Pour transmettre tout en gardant la main, la clause bénéficiaire l'emporte donc presque toujours.

Tu es le bénéficiaire : démarches et délais

Si tu reçois (ou penses recevoir) un capital, le parcours est différent. En cas de doute sur l'existence d'un contrat à ton nom, l'AGIRA centralise les recherches. Pour débloquer les fonds, l'assureur demande l'acte de décès, une pièce d'identité et un RIB ; il dispose ensuite d'un mois après dossier complet pour verser le capital, faute de quoi des intérêts de retard courent.

Côté fiscal, deux circuits coexistent : pour les sommes relevant du 990 I (avant 70 ans), l'assureur prélève lui-même le 20 % / 31,25 % et tu reçois le net, sans rien à avancer ; pour le 757 B (après 70 ans), la part taxable est intégrée à la déclaration de succession via le notaire. L'abattement s'apprécie par couple défunt / bénéficiaire : si tu es bénéficiaire de plusieurs personnes différentes, tu profites d'un abattement par défunt.

Pour aller plus loin

Une fois la stratégie de transmission posée, le choix du contrat compte aussi (frais, supports, antériorité) : voir comment choisir une assurance-vie. Et si tu compares avec le PER, garde en tête que son traitement au décès suit des règles différentes de celles de l'assurance-vie.


Sources : Code général des impôts art. 990 I et 757 B ; Code des assurances art. L132-12 et L132-13 ; loi TEPA n° 2007-1223 du 21 août 2007 (exonération conjoint/PACS) ; Légifrance et BoFiP. Chiffres à jour au 15 juin 2026.

Questions fréquentes

Quel est l'abattement de l'assurance-vie en cas de succession ?

Pour les sommes versées avant les 70 ans de l'assuré, chaque bénéficiaire désigné profite d'un abattement de 152 500 €, tous contrats confondus (article 990 I du CGI). Au-delà, la part taxable est prélevée à 20 % jusqu'à 700 000 €, puis 31,25 %. Pour les versements après 70 ans, l'abattement tombe à 30 500 € global, partagé entre tous les bénéficiaires (article 757 B), mais les gains restent exonérés.

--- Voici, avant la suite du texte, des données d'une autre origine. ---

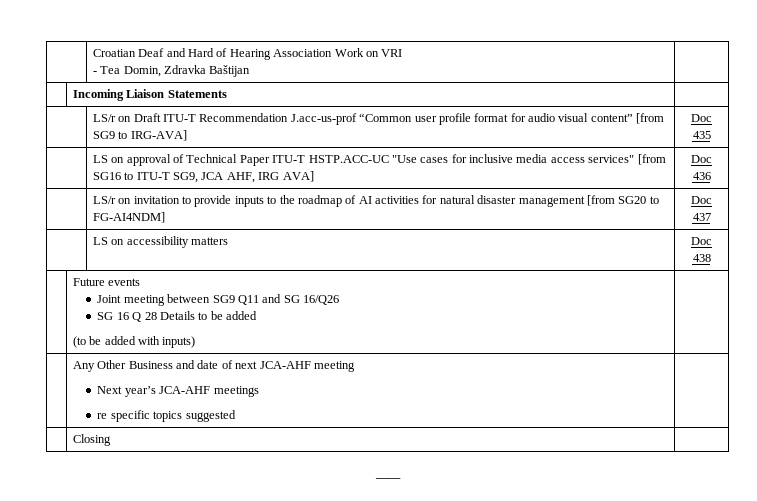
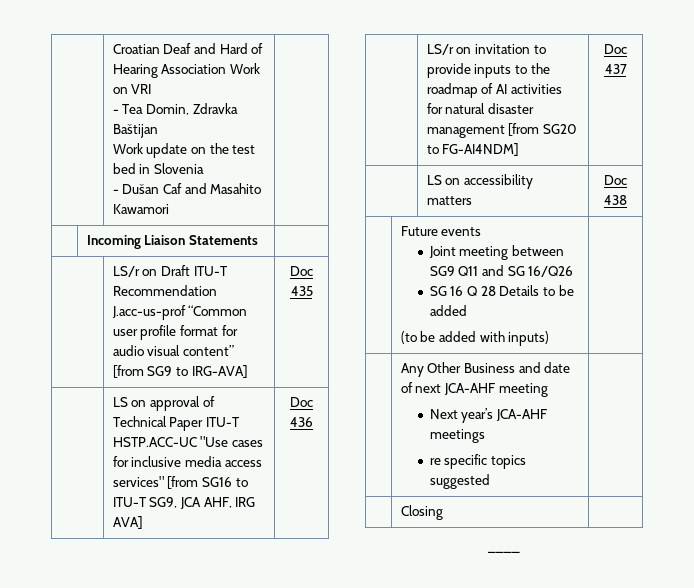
(251, 71) none -> [112,143,256,158] [112,163,205,174] [112,183,262,194] [112,204,169,214] // Work update on the test bed in Slovenia // - Dušan Caf and Masahito Kawamori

L'assurance-vie fait-elle partie de la succession ?

En principe non. Le capital transmis via la clause bénéficiaire est versé hors succession civile et suit un régime fiscal à part. Deux limites : les primes jugées « manifestement exagérées » au regard de tes facultés peuvent être réintégrées par les héritiers, et les versements après 70 ans sont partiellement réintégrés pour le calcul des droits.

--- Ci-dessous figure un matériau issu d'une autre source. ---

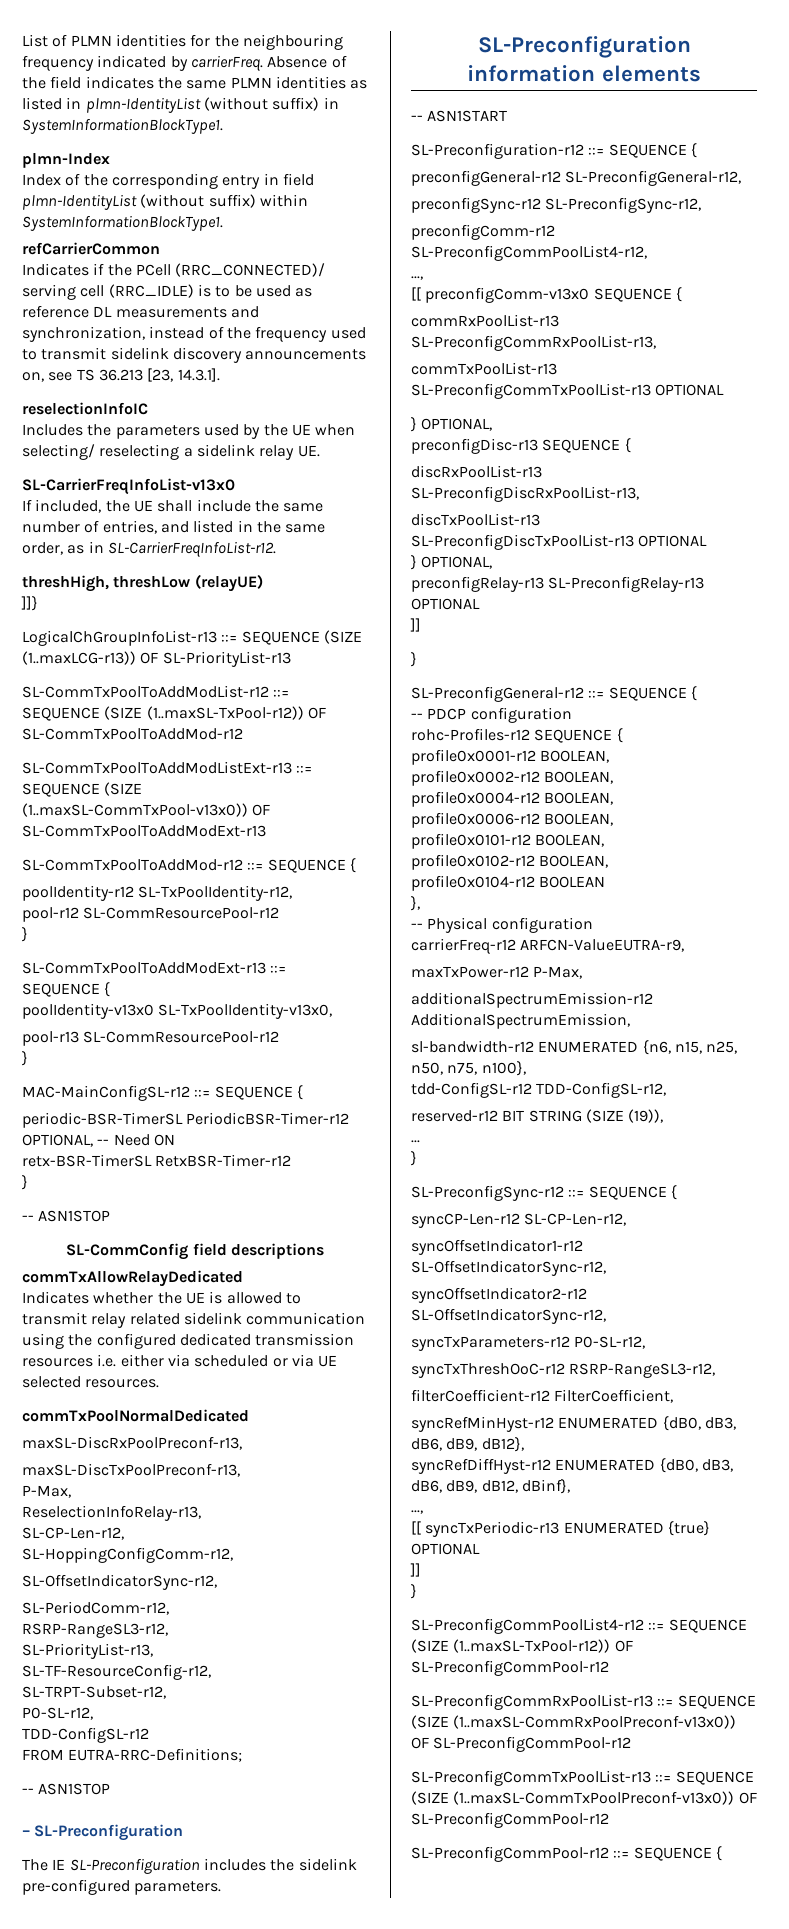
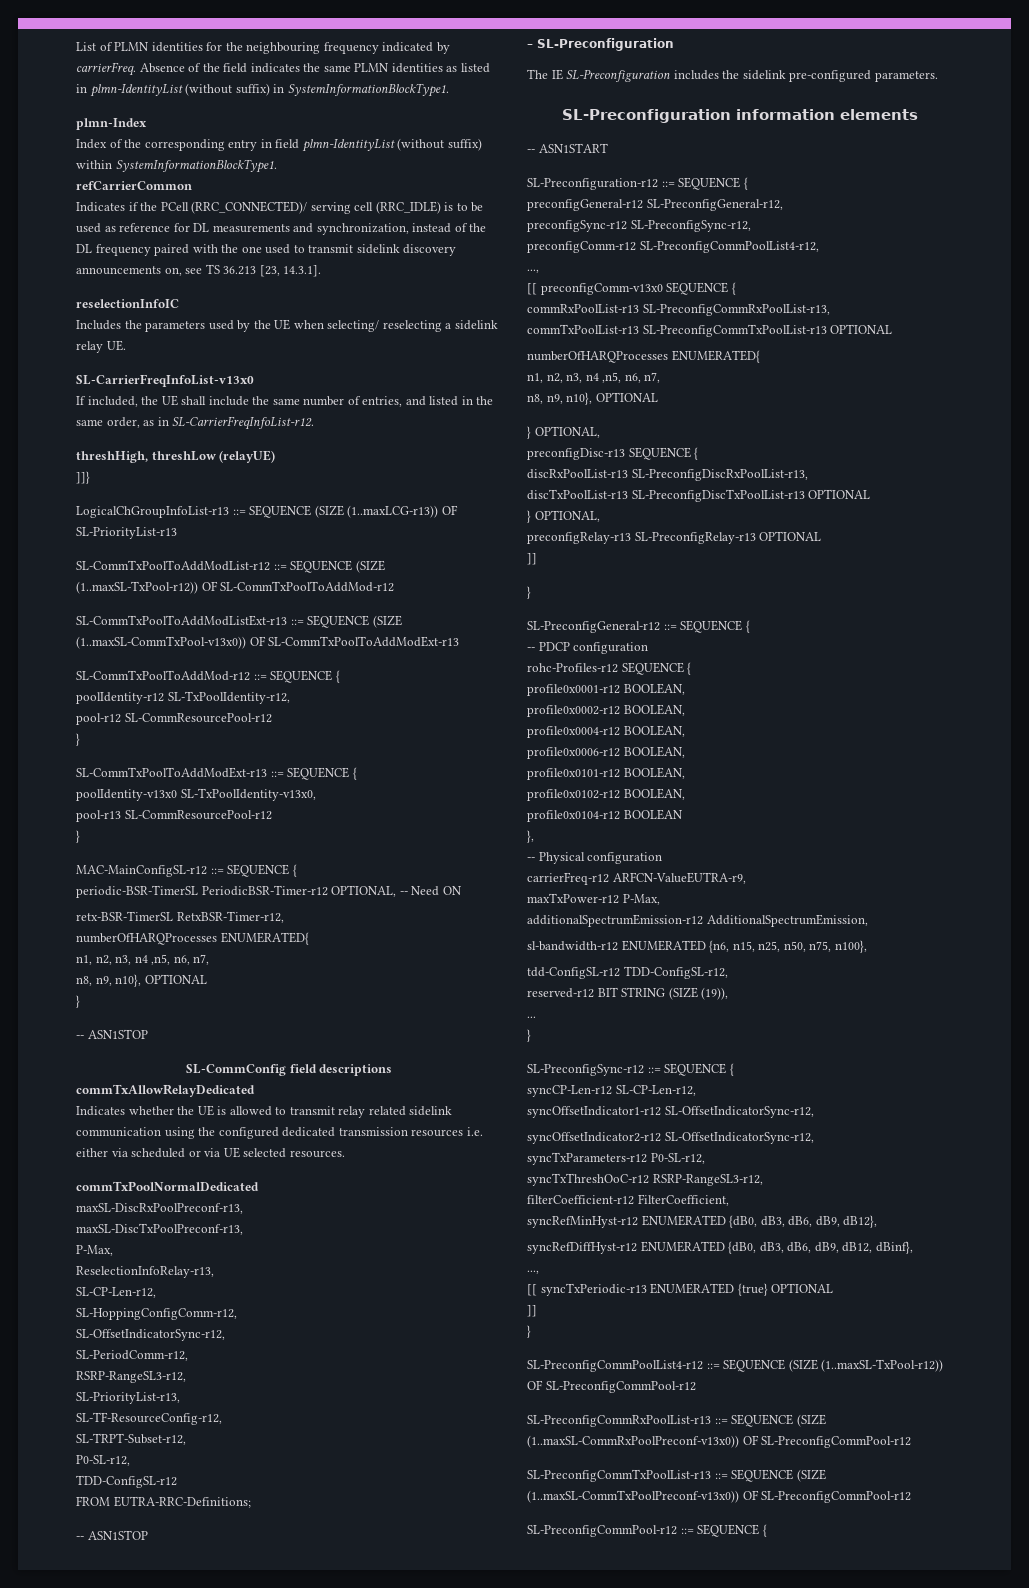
(89, 311) none -> [173,223,190,232] for
[255,326,328,342] frequency -> [76,244,262,256] DL frequency paired with the one
[155,1154,292,1167] RetxBSR-Timer-r12 -> [176,911,284,923] [76,932,309,945] [76,954,210,965] [76,974,207,987] RetxBSR-Timer-r12, // numberOfHARQProcesses ENUMERATED{ // n1, n2, n3, n4 ,n5, n6, n7, // n8, n9, n10}, OPTIONAL
(725, 390) none -> [527,350,760,363] [527,372,661,383] [527,392,658,405] // numberOfHARQProcesses ENUMERATED{ // n1, n2, n3, n4 ,n5, n6, n7, // n8, n9, n10}, OPTIONAL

Que se passe-t-il pour les versements après 70 ans ?

Seules les primes (l'argent versé) au-delà de 30 500 € global sont réintégrées dans la succession et taxées au barème selon le lien de parenté. Les gains et intérêts produits par ces versements, eux, sont totalement exonérés. Continuer à alimenter une assurance-vie après 70 ans garde donc un intérêt, surtout pour les gains.

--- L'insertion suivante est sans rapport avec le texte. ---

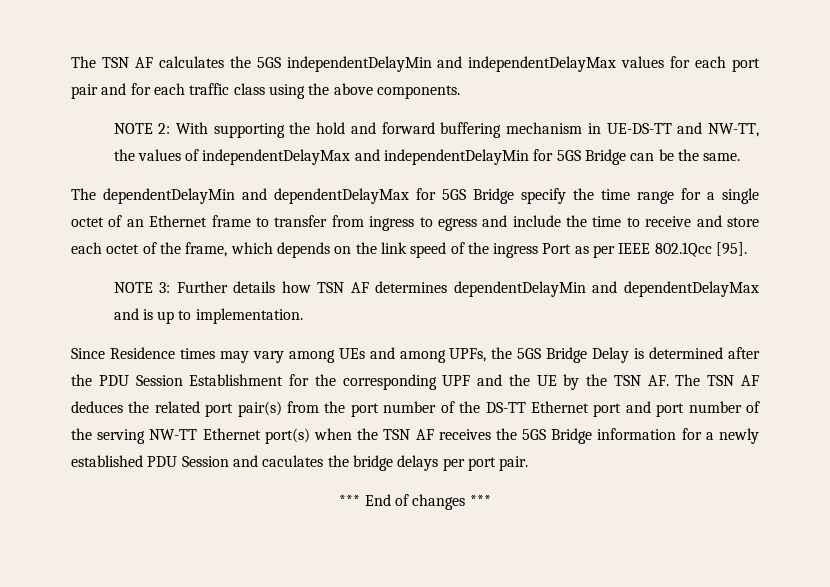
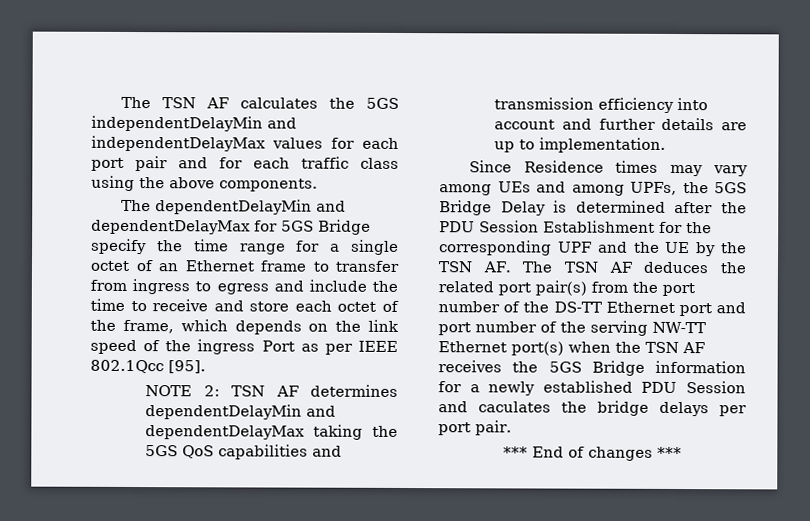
[113,122,759,138] [113,149,741,165] // NOTE 2: With supporting the hold and forward buffering mechanism in UE-DS-TT and NW-TT, the values of independentDelayMax and independentDelayMin for 5GS Bridge can be the same. -> (318, 185) none
[159,281,311,293] 3: Further details how -> [203,385,220,397] 2:
[113,308,153,320] and is -> [313,424,398,440] [145,444,343,460] [494,97,709,113] [494,117,747,131] taking the 5GS QoS capabilities and transmission efficiency into account and further details are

Le conjoint paie-t-il des droits sur l'assurance-vie ?

Non. Le conjoint marié et le partenaire de PACS sont totalement exonérés, sans plafond, qu'il s'agisse de versements avant ou après 70 ans (loi TEPA de 2007). L'enjeu fiscal de la transmission concerne donc surtout les enfants, petits-enfants et tiers.

Faut-il ouvrir l'assurance-vie au nom de l'enfant ou à son nom avec une clause bénéficiaire ?

Le plus souvent, à ton nom avec une clause bénéficiaire désignant l'enfant. Tu gardes ainsi le contrôle total du capital de ton vivant (rachats, arbitrages), alors qu'un contrat ouvert au nom de l'enfant lui appartient et devient librement disponible pour lui à ses 18 ans. La clause bénéficiaire transmet au décès tout en te laissant la main avant.

Combien peut-on transmettre à deux enfants sans fiscalité ?

Avec des versements effectués avant 70 ans, jusqu'à 305 000 € (2 × 152 500 €) hors droits, via le prélèvement spécifique de l'article 990 I. Cet abattement est distinct et s'ajoute aux abattements de donation classiques (100 000 € par parent et par enfant tous les 15 ans). C'est ce cumul qui fait de l'assurance-vie un outil de transmission à part.